A senior official in the federal finance ministry, who did not want to identify himself, claimed while talking to Dawn from Islamabad on Wednesday that the International Monetary Fund had “issued” the Letter of Comfort (LoC) to pave the way for the release of the ADB programme loan to Pakistan.

The loan, part of the financial sector reforms programme, will be used by the government to support its budget.

The tranche will also help the government slightly shore up its dwindling stocks of foreign exchange reserves, which have already dropped below $9 billion on the back of rising oil, food and other import payments from a record high of $16.4 billion in October last year.

The current account gap too expanded to above eight per cent of the gross domestic product (GDP) to above $20 billion during the last fiscal as trade deficit rose to over $14 billion. The current account deficit had grown 24 per cent to more than $1 billion in July this year from same period last fiscal.

The government direly needs foreign capital inflows in the form of multilateral and bilateral loans, aid, grants, foreign direct investment and private transfers in order to improve its forex reserves.

The official said the government also planned to float sovereign bonds in the international financial markets to raise funds. But he did not give any idea of the size of the loan the government intended to raise from the global financial markets.

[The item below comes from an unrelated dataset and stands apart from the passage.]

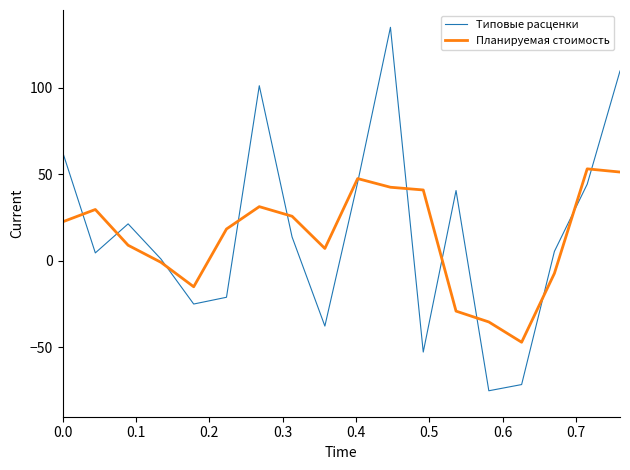

What is the greatest value displayed?

135.0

“No one can give the idea of the size of the funds we are going to rake up from the global financial markets. It will be known only when we enter the market. We don’t yet know what would be the response of the international investors to our offer,” the official said.

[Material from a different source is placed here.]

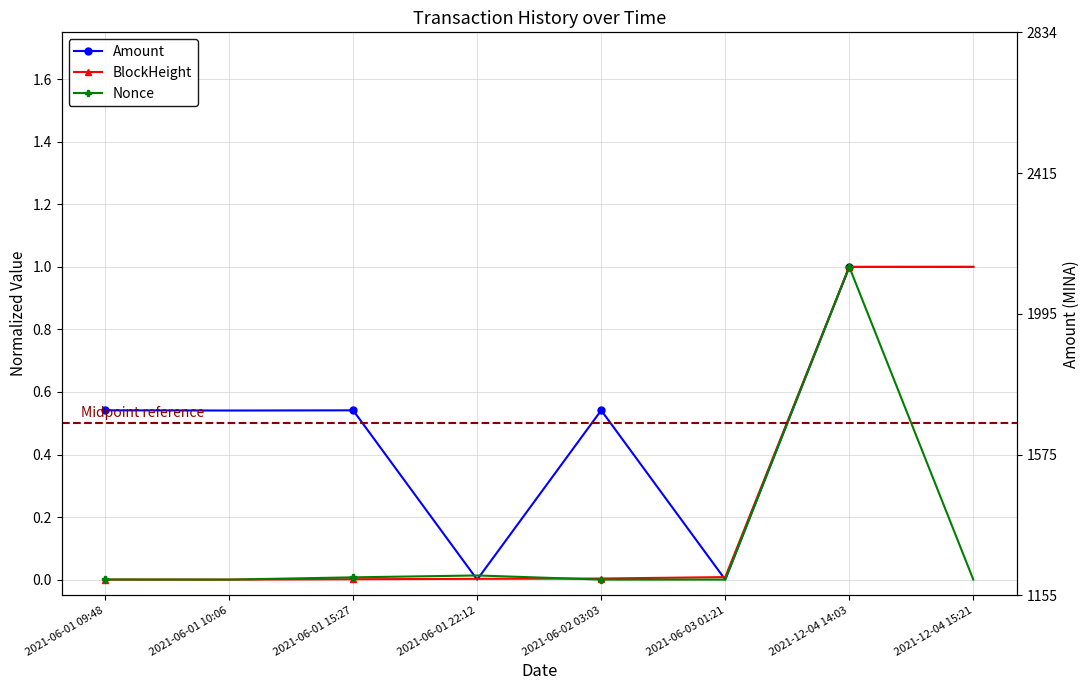

The value of Amount at 2021-06-03 01:21 is 0.3. True or false?

False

He said the bonds would be floated at an “appropriate time” in order to keep down the spread on the sovereign paper. “That’s why I cannot tell you the exact date or month when the bond would be floated,” he said in answer to a question.

He said Islamabad had asked the Saudi government to extend it the oil on deferred payment for next two to three years to ease the pressure on its resources.

Pakistan buys 110,000 barrels of oil per day from Saudi Arabia and the extension of the facility would automatically help it’s the government plug bleeding of meagre foreign exchange reserves.

He, however, expressed his ignorance about the negotiations with Riyadh for an economic package for Pakistan to bail it out of the current economic crisis. “I’m not aware of any such development,” he said when he was told that the finance minister was reported to have stated that the Saudi government was putting together such a programme for Pakistan.